■ Text passage:

= The Norman Conquests =

1973 trilogy of plays by Alan Ayckbourn

The Norman Conquests is a trilogy of plays written in 1973 by Alan Ayckbourn. Each of the plays depicts the same six characters over the same weekend in a different part of a house. Table Manners is set in the dining room, Living Together in the living room, and Round and Round the Garden in the garden.

The plays were first performed in Scarborough, before runs in London and on Broadway. A television version was first broadcast in the UK during October 1977.

==Outline==
The small scale of the drama is typical of Ayckbourn. There are only six characters, namely Norman, his wife Ruth, her brother Reg and his wife Sarah, Ruth's and Reg's sister Annie, and Tom, Annie's next-door-neighbour. A seventh unseen and unheard character is in the house, upstairs: the bedridden mother of Reg, Ruth and Annie.

The plays are at times wildly comic, and at times poignant, in their portrayals of the relationships among the six characters.

Each play is self-contained, and they may be watched in any order. Some of the scenes overlap, and on several occasions a character's exit from one play corresponds with an entrance in another. Similarly, noise and commotion in one room can sometimes be heard by characters in another.

The plays were not written to be performed simultaneously, although Ayckbourn did achieve that some twenty-five years later in House & Garden.

The premise is that Annie lives in a countryside house taking care of her demanding mother, and has decided that she needs a weekend off. Reg and Sarah have agreed to come and take care of Annie's and Reg's mother for a week-end while Annie goes on a short trip. However, Annie is secretly planning to meet up with her sister Ruth's charming, rakish husband Norman for an illicit weekend together (something Annie has never done before, and is unsure about). However, things go wrong when Norman shows up at the house early to pick up Annie contrary to plan, and everybody ends up at the house for the entire week-end. Various arguments ensue while the characters have differing degrees of understanding about what's actually happening.

■ Tasks and exercises:
1. According to the passage on The Norman Conquests, which of the three plays is set in the garden?
2. Pick up the passage on The Norman Conquests after its last sentence and carry it on.
The records are drawn from a separate, unrelated source.

■ Recorded information:
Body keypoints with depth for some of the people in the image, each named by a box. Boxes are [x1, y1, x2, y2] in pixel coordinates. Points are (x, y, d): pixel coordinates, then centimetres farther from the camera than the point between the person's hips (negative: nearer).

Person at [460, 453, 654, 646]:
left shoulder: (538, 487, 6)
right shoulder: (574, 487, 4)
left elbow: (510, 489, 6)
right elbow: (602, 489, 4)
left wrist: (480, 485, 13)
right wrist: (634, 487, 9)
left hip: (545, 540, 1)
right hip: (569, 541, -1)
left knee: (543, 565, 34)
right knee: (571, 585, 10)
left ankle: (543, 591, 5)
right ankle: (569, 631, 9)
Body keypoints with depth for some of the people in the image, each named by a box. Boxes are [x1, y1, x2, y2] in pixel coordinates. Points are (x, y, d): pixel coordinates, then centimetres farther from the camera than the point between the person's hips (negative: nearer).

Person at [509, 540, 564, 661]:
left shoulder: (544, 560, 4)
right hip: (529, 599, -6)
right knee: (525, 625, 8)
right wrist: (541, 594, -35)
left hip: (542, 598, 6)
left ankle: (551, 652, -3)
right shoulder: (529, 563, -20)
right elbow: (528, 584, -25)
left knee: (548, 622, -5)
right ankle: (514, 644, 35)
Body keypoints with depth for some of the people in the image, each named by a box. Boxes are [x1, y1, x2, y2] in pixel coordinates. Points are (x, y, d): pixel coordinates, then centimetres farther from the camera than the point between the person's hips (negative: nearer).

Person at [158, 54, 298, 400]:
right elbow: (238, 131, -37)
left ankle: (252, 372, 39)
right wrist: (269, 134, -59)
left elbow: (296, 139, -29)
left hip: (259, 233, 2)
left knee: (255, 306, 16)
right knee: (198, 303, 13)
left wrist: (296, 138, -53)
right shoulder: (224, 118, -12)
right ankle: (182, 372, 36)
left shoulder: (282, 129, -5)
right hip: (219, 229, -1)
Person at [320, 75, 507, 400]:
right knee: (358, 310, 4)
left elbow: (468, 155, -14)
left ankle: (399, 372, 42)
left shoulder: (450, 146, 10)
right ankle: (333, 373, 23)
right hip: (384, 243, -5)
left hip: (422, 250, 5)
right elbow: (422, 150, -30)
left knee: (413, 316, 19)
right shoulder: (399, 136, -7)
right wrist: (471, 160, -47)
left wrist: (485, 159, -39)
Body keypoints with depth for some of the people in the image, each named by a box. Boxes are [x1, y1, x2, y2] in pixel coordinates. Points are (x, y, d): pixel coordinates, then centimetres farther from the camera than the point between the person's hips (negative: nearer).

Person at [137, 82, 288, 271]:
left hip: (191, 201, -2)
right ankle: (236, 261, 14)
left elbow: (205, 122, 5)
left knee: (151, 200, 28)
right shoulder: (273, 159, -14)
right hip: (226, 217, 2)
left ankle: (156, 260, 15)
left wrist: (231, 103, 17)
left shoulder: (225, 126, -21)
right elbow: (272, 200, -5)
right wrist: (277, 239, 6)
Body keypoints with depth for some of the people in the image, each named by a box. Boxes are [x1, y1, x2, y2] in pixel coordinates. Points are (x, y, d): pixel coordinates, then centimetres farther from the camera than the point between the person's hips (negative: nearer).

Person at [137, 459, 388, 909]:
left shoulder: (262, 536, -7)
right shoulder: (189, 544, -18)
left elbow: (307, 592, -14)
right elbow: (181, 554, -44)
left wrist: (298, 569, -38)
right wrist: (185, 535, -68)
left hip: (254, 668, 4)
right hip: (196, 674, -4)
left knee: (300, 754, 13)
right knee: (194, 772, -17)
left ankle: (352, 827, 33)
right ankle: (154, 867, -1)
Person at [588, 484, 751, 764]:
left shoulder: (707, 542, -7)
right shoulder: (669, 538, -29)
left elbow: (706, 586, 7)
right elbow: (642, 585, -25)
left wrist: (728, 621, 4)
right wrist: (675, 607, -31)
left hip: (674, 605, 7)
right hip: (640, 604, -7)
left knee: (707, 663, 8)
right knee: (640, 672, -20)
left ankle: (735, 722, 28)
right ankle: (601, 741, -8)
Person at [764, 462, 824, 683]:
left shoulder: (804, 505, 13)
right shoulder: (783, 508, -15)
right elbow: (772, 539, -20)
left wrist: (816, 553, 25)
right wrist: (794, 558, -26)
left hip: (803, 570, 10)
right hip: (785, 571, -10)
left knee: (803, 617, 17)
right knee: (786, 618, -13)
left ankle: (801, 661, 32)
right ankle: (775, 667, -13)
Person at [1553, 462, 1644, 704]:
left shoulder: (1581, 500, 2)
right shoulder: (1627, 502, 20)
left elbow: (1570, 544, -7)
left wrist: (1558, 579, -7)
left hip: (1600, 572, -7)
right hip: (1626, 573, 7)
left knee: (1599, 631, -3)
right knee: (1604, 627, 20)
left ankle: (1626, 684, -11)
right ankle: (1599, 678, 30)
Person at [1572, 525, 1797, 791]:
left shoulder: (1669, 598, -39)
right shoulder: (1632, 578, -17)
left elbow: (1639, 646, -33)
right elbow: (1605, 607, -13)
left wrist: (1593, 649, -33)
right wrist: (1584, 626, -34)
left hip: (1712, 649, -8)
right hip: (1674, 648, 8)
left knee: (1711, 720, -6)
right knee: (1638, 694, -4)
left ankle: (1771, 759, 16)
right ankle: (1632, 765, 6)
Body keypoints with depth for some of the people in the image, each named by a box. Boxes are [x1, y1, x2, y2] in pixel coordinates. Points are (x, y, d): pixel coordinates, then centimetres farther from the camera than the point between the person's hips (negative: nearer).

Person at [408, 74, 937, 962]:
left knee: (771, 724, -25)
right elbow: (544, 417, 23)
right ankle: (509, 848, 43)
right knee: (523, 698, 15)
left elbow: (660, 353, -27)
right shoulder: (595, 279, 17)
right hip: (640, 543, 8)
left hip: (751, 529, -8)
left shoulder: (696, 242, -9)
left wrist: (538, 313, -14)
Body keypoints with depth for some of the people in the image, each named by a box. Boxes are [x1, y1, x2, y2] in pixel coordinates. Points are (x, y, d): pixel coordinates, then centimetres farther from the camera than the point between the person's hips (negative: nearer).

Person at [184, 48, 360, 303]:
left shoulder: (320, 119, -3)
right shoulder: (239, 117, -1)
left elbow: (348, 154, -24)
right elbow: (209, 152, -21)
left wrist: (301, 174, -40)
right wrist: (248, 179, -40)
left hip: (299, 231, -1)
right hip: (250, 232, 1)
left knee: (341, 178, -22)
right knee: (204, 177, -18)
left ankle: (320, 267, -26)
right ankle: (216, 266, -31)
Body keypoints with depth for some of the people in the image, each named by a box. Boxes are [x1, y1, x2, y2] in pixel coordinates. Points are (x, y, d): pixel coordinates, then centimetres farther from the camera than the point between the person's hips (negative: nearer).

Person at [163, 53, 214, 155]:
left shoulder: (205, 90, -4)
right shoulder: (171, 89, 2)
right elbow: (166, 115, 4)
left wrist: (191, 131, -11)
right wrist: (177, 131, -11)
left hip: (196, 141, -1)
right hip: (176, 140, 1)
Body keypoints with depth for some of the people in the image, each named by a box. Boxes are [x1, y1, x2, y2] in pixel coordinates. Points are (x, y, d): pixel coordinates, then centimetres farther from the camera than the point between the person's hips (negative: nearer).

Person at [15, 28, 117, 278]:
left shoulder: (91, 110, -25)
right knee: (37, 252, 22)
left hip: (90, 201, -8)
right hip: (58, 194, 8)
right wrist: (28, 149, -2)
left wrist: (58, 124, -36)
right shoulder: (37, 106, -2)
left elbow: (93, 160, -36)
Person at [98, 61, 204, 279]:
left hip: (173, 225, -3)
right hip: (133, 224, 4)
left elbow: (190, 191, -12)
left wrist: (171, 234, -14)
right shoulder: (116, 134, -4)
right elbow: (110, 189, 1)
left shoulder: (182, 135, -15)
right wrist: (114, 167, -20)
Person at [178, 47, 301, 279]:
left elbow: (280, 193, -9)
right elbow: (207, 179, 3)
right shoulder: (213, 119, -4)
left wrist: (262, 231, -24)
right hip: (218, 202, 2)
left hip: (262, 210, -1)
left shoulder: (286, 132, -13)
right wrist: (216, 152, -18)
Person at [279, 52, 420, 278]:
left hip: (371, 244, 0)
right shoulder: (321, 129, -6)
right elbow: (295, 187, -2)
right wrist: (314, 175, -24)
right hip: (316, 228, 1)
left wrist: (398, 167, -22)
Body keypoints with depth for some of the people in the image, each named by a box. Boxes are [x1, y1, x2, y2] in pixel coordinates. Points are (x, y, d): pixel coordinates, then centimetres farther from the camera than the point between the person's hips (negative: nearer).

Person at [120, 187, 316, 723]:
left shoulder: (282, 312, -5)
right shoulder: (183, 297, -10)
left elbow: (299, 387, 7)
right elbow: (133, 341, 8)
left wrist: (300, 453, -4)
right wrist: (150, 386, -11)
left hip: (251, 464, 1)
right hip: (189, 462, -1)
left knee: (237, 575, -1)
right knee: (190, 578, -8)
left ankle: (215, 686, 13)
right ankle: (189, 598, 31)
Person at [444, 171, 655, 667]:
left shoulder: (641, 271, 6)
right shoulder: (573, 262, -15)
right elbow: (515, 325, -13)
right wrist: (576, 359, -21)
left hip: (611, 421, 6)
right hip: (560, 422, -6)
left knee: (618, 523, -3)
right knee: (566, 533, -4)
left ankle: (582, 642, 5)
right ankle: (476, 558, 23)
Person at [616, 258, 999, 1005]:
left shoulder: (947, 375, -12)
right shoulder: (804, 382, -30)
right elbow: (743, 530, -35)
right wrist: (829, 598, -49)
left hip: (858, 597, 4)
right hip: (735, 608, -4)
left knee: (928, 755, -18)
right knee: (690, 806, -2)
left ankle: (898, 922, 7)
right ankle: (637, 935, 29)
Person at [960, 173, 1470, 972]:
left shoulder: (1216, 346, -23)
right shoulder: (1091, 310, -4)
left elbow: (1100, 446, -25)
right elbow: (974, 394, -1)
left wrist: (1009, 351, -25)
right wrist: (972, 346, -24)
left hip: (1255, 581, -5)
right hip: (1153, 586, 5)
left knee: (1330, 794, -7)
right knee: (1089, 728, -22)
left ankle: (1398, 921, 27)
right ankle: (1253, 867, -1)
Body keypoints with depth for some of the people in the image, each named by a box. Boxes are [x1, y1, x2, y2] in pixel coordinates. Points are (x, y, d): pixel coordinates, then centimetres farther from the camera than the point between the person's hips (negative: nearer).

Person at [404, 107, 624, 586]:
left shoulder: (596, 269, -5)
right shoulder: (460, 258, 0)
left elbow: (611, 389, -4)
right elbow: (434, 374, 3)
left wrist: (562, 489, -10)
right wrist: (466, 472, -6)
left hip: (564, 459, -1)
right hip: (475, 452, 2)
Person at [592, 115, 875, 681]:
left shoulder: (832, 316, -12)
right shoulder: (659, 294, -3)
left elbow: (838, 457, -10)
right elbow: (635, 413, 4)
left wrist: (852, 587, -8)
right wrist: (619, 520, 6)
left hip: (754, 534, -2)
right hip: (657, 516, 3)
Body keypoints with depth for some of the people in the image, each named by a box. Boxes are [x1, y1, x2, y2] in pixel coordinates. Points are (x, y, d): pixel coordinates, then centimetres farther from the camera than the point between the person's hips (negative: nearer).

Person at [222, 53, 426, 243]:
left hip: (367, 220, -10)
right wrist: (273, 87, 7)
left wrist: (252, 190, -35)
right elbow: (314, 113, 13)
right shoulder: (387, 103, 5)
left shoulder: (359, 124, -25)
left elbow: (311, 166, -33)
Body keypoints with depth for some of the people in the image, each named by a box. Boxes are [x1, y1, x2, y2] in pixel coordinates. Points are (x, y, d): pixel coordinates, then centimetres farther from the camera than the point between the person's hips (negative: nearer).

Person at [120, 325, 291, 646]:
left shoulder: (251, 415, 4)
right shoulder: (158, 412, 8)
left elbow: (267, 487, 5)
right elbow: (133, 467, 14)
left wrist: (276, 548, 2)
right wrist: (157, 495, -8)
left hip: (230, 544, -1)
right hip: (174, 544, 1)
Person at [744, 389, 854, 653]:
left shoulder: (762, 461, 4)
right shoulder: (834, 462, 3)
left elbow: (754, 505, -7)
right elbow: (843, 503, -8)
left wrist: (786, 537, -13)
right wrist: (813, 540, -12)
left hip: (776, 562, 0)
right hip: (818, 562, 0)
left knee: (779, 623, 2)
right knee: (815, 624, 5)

■ Answers in order:
1. Round and Round the Garden

2.
==Production history==

The plays were first performed in Scarborough, before a season in London, with a cast that included Tom Courtenay as Norman, Penelope Keith as Sarah, Felicity Kendal as Annie, Michael Gambon as Tom, Bridget Turner as Ruth, and Mark Kingston as Reg.

The plays originally premiered on Broadway in 1975 for 69 performances at the Morosco Theatre, directed by Eric Thompson and featuring Richard Benjamin, Ken Howard, Barry Nelson, Estelle Parsons, Paula Prentiss, and Carole Shelley.

The first major London revival of The Norman Conquests was presented at The Old Vic Theatre in 2008 with Matthew Warchus directing a cast including Stephen Mangan as Norman, Jessica Hynes as Annie, Ben Miles as Tom, Amanda Root as Sarah, Paul Ritter as Reg and Amelia Bullmore as Ruth. The Old Vic auditorium was transformed to a theatre in the round, known as the CQS Space, especially for this production.

The 2008 Old Vic production opened on Broadway with the London cast at the Circle in the Square Theatre on 7 April 2009, official opening 23 April, and scheduled closing on 25 July 2009.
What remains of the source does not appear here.